[Stored items]

/---

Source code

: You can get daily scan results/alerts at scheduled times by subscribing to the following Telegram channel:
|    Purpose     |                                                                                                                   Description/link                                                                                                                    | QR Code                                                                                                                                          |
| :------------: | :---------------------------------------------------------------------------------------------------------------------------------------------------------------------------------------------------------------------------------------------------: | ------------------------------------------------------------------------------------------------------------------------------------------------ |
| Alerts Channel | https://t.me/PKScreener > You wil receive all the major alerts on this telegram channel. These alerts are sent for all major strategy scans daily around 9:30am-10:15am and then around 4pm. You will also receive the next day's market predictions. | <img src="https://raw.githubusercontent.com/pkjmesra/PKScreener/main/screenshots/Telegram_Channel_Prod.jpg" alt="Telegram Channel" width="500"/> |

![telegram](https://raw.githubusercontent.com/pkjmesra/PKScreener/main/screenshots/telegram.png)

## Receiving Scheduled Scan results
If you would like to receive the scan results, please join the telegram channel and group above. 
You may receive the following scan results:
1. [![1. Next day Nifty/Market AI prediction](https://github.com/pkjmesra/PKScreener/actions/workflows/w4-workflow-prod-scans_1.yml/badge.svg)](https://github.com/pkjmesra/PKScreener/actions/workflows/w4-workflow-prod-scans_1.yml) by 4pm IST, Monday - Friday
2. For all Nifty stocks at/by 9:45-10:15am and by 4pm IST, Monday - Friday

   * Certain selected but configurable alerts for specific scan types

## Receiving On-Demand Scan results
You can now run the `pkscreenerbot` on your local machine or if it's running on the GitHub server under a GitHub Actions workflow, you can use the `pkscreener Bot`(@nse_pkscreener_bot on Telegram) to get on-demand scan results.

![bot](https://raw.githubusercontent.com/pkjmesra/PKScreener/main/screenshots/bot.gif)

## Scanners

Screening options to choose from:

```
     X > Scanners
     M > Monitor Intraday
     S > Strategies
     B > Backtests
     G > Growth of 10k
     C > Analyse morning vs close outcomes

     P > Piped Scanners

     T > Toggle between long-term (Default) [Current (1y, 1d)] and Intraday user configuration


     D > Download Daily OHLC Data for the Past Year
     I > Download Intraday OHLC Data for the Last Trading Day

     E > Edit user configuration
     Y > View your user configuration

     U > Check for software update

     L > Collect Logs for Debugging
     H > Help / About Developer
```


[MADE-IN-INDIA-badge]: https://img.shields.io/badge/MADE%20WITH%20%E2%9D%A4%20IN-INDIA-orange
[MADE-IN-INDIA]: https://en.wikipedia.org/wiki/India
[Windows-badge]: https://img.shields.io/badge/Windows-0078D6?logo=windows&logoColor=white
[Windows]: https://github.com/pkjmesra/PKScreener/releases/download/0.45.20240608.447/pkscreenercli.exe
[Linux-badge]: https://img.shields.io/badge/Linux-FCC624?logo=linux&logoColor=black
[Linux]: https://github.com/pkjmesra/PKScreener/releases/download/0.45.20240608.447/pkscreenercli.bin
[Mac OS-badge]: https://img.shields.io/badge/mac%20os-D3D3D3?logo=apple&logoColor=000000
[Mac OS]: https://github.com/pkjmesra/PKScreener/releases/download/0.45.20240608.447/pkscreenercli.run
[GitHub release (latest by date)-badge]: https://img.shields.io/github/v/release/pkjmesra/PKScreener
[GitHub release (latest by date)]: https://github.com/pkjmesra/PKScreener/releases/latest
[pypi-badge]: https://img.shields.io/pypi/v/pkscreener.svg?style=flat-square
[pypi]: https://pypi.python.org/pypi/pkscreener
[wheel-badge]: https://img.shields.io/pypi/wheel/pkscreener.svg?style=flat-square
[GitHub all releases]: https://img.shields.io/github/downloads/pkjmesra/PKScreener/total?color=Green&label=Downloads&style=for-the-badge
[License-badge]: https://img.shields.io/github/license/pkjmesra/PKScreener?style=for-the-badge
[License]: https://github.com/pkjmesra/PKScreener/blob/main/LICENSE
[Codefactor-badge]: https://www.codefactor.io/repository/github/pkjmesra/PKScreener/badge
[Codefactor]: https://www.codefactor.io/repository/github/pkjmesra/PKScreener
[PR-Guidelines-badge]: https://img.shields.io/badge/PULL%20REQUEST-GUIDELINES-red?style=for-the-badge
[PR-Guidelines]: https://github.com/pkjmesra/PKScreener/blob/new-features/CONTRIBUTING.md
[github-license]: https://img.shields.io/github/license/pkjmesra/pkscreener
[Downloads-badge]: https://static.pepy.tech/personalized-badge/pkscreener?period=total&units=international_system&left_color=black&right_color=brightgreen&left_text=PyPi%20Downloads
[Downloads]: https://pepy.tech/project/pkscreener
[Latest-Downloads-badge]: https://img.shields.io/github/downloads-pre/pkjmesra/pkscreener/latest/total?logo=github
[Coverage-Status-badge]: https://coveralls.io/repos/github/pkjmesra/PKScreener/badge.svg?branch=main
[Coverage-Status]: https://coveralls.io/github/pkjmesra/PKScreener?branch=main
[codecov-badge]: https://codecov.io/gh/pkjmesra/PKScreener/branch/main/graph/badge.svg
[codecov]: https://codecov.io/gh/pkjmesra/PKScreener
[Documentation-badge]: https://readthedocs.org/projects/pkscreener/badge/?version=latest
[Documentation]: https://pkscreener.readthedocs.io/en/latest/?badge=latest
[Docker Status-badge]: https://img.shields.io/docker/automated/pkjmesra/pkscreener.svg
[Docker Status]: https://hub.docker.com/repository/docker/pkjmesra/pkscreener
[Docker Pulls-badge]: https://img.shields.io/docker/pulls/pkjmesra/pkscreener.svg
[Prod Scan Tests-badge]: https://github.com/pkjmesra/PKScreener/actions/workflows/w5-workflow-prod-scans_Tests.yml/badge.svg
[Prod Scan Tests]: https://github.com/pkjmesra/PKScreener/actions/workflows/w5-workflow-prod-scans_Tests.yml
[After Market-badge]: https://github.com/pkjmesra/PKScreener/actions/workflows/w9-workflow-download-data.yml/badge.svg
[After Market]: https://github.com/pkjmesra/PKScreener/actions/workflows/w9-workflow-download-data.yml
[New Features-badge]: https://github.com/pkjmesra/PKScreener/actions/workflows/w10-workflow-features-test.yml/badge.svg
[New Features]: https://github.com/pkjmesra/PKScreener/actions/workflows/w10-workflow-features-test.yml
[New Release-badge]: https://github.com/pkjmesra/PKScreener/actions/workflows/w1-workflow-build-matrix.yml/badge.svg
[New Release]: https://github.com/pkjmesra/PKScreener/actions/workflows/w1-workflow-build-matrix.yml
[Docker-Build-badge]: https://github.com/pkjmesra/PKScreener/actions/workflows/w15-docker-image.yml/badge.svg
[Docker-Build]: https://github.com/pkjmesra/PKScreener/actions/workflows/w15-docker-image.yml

\---

Repeat all the data, every line exactly.

Source code

: You can get daily scan results/alerts at scheduled times by subscribing to the following Telegram channel:
|    Purpose     |                                                                                                                   Description/link                                                                                                                    | QR Code                                                                                                                                          |
| :------------: | :---------------------------------------------------------------------------------------------------------------------------------------------------------------------------------------------------------------------------------------------------: | ------------------------------------------------------------------------------------------------------------------------------------------------ |
| Alerts Channel | https://t.me/PKScreener > You wil receive all the major alerts on this telegram channel. These alerts are sent for all major strategy scans daily around 9:30am-10:15am and then around 4pm. You will also receive the next day's market predictions. | <img src="https://raw.githubusercontent.com/pkjmesra/PKScreener/main/screenshots/Telegram_Channel_Prod.jpg" alt="Telegram Channel" width="500"/> |

![telegram](https://raw.githubusercontent.com/pkjmesra/PKScreener/main/screenshots/telegram.png)

## Receiving Scheduled Scan results
If you would like to receive the scan results, please join the telegram channel and group above. 
You may receive the following scan results:
1. [![1. Next day Nifty/Market AI prediction](https://github.com/pkjmesra/PKScreener/actions/workflows/w4-workflow-prod-scans_1.yml/badge.svg)](https://github.com/pkjmesra/PKScreener/actions/workflows/w4-workflow-prod-scans_1.yml) by 4pm IST, Monday - Friday
2. For all Nifty stocks at/by 9:45-10:15am and by 4pm IST, Monday - Friday

   * Certain selected but configurable alerts for specific scan types

## Receiving On-Demand Scan results
You can now run the `pkscreenerbot` on your local machine or if it's running on the GitHub server under a GitHub Actions workflow, you can use the `pkscreener Bot`(@nse_pkscreener_bot on Telegram) to get on-demand scan results.

![bot](https://raw.githubusercontent.com/pkjmesra/PKScreener/main/screenshots/bot.gif)

## Scanners

Screening options to choose from:

```
     X > Scanners
     M > Monitor Intraday
     S > Strategies
     B > Backtests
     G > Growth of 10k
     C > Analyse morning vs close outcomes

     P > Piped Scanners

     T > Toggle between long-term (Default) [Current (1y, 1d)] and Intraday user configuration


     D > Download Daily OHLC Data for the Past Year
     I > Download Intraday OHLC Data for the Last Trading Day

     E > Edit user configuration
     Y > View your user configuration

     U > Check for software update

     L > Collect Logs for Debugging
     H > Help / About Developer
```


[MADE-IN-INDIA-badge]: https://img.shields.io/badge/MADE%20WITH%20%E2%9D%A4%20IN-INDIA-orange
[MADE-IN-INDIA]: https://en.wikipedia.org/wiki/India
[Windows-badge]: https://img.shields.io/badge/Windows-0078D6?logo=windows&logoColor=white
[Windows]: https://github.com/pkjmesra/PKScreener/releases/download/0.45.20240608.447/pkscreenercli.exe
[Linux-badge]: https://img.shields.io/badge/Linux-FCC624?logo=linux&logoColor=black
[Linux]: https://github.com/pkjmesra/PKScreener/releases/download/0.45.20240608.447/pkscreenercli.bin
[Mac OS-badge]: https://img.shields.io/badge/mac%20os-D3D3D3?logo=apple&logoColor=000000
[Mac OS]: https://github.com/pkjmesra/PKScreener/releases/download/0.45.20240608.447/pkscreenercli.run
[GitHub release (latest by date)-badge]: https://img.shields.io/github/v/release/pkjmesra/PKScreener
[GitHub release (latest by date)]: https://github.com/pkjmesra/PKScreener/releases/latest
[pypi-badge]: https://img.shields.io/pypi/v/pkscreener.svg?style=flat-square
[pypi]: https://pypi.python.org/pypi/pkscreener
[wheel-badge]: https://img.shields.io/pypi/wheel/pkscreener.svg?style=flat-square
[GitHub all releases]: https://img.shields.io/github/downloads/pkjmesra/PKScreener/total?color=Green&label=Downloads&style=for-the-badge
[License-badge]: https://img.shields.io/github/license/pkjmesra/PKScreener?style=for-the-badge
[License]: https://github.com/pkjmesra/PKScreener/blob/main/LICENSE
[Codefactor-badge]: https://www.codefactor.io/repository/github/pkjmesra/PKScreener/badge
[Codefactor]: https://www.codefactor.io/repository/github/pkjmesra/PKScreener
[PR-Guidelines-badge]: https://img.shields.io/badge/PULL%20REQUEST-GUIDELINES-red?style=for-the-badge
[PR-Guidelines]: https://github.com/pkjmesra/PKScreener/blob/new-features/CONTRIBUTING.md
[github-license]: https://img.shields.io/github/license/pkjmesra/pkscreener
[Downloads-badge]: https://static.pepy.tech/personalized-badge/pkscreener?period=total&units=international_system&left_color=black&right_color=brightgreen&left_text=PyPi%20Downloads
[Downloads]: https://pepy.tech/project/pkscreener
[Latest-Downloads-badge]: https://img.shields.io/github/downloads-pre/pkjmesra/pkscreener/latest/total?logo=github
[Coverage-Status-badge]: https://coveralls.io/repos/github/pkjmesra/PKScreener/badge.svg?branch=main
[Coverage-Status]: https://coveralls.io/github/pkjmesra/PKScreener?branch=main
[codecov-badge]: https://codecov.io/gh/pkjmesra/PKScreener/branch/main/graph/badge.svg
[codecov]: https://codecov.io/gh/pkjmesra/PKScreener
[Documentation-badge]: https://readthedocs.org/projects/pkscreener/badge/?version=latest
[Documentation]: https://pkscreener.readthedocs.io/en/latest/?badge=latest
[Docker Status-badge]: https://img.shields.io/docker/automated/pkjmesra/pkscreener.svg
[Docker Status]: https://hub.docker.com/repository/docker/pkjmesra/pkscreener
[Docker Pulls-badge]: https://img.shields.io/docker/pulls/pkjmesra/pkscreener.svg
[Prod Scan Tests-badge]: https://github.com/pkjmesra/PKScreener/actions/workflows/w5-workflow-prod-scans_Tests.yml/badge.svg
[Prod Scan Tests]: https://github.com/pkjmesra/PKScreener/actions/workflows/w5-workflow-prod-scans_Tests.yml
[After Market-badge]: https://github.com/pkjmesra/PKScreener/actions/workflows/w9-workflow-download-data.yml/badge.svg
[After Market]: https://github.com/pkjmesra/PKScreener/actions/workflows/w9-workflow-download-data.yml
[New Features-badge]: https://github.com/pkjmesra/PKScreener/actions/workflows/w10-workflow-features-test.yml/badge.svg
[New Features]: https://github.com/pkjmesra/PKScreener/actions/workflows/w10-workflow-features-test.yml
[New Release-badge]: https://github.com/pkjmesra/PKScreener/actions/workflows/w1-workflow-build-matrix.yml/badge.svg
[New Release]: https://github.com/pkjmesra/PKScreener/actions/workflows/w1-workflow-build-matrix.yml
[Docker-Build-badge]: https://github.com/pkjmesra/PKScreener/actions/workflows/w15-docker-image.yml/badge.svg
[Docker-Build]: https://github.com/pkjmesra/PKScreener/actions/workflows/w15-docker-image.yml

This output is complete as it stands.